The frame on this reverse-painted mirror is probably original and an example of how, in the late 18th and early 19th centuries, Chinese workshops copied frames of the style then popular in the West. Simpler than the frames of the preceding rococo period, the frames most often copied at this time were oval or rectangular, gilt, and included a row of carved ‘pearls’ along the glass, with a plant motif on the outer border, as seen here (T. Audric, Chinese Reverse Glass Painting, 1720-1820, Peter Lang, 2020, pp. 110-113).

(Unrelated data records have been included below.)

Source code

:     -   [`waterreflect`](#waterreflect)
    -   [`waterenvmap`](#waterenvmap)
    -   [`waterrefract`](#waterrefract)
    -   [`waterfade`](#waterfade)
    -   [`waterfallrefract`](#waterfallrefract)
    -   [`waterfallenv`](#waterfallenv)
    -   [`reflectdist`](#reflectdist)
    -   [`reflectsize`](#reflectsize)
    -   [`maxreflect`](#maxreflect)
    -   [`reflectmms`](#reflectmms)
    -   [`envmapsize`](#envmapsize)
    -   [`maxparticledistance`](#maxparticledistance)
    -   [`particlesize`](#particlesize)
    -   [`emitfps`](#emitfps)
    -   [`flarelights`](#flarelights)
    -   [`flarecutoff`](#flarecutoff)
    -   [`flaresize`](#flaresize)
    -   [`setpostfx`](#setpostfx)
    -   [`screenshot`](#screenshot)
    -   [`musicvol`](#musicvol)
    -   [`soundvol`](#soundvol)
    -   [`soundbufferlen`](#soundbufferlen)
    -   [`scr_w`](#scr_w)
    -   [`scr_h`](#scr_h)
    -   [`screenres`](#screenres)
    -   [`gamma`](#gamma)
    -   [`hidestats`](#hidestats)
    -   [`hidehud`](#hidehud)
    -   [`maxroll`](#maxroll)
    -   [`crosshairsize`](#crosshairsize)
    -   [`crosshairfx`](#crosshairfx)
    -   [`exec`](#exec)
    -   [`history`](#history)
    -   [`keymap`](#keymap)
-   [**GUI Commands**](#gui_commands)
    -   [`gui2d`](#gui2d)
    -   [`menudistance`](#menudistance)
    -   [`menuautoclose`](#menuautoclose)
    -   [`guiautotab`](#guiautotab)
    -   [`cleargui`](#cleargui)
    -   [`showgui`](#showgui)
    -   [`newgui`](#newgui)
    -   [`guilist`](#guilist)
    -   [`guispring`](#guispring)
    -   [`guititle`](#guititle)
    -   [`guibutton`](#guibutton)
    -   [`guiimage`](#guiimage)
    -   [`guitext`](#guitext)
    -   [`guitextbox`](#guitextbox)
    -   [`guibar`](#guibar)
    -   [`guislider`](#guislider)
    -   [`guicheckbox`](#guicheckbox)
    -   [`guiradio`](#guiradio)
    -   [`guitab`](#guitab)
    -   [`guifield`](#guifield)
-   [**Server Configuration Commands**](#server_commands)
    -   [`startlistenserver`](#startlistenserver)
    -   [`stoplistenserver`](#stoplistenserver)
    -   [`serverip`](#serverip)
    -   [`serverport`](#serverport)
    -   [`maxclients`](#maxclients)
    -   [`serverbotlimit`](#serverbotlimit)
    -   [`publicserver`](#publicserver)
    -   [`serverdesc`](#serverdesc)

Interestingly, this 'pearl' style frame later become popular in China during the mid-19th century when reverse glass painting became a fashionable Chinese art, rather than strictly for the export market. The Chinese frames were typically un-gilded, and became known as the 'abacus frame'. They were the first permanent 'rigid' frames used in Chinese homes. Prior to the Western presentation of such frames at the Chinese aristocratic courts, they were unfamiliar with 'rigid' frames, as the traditional Chinese forms of display included paintings fastened onto rollers, with flexible frames, or papers printed with popular imagery and fixed directly to the wall (ibid., p. 109). Thus, the introduction of reverse-glass painting to China had a lasting influence not only on the history of Western interiors, but on that of Chinese interiors as well (ibid., p. 113).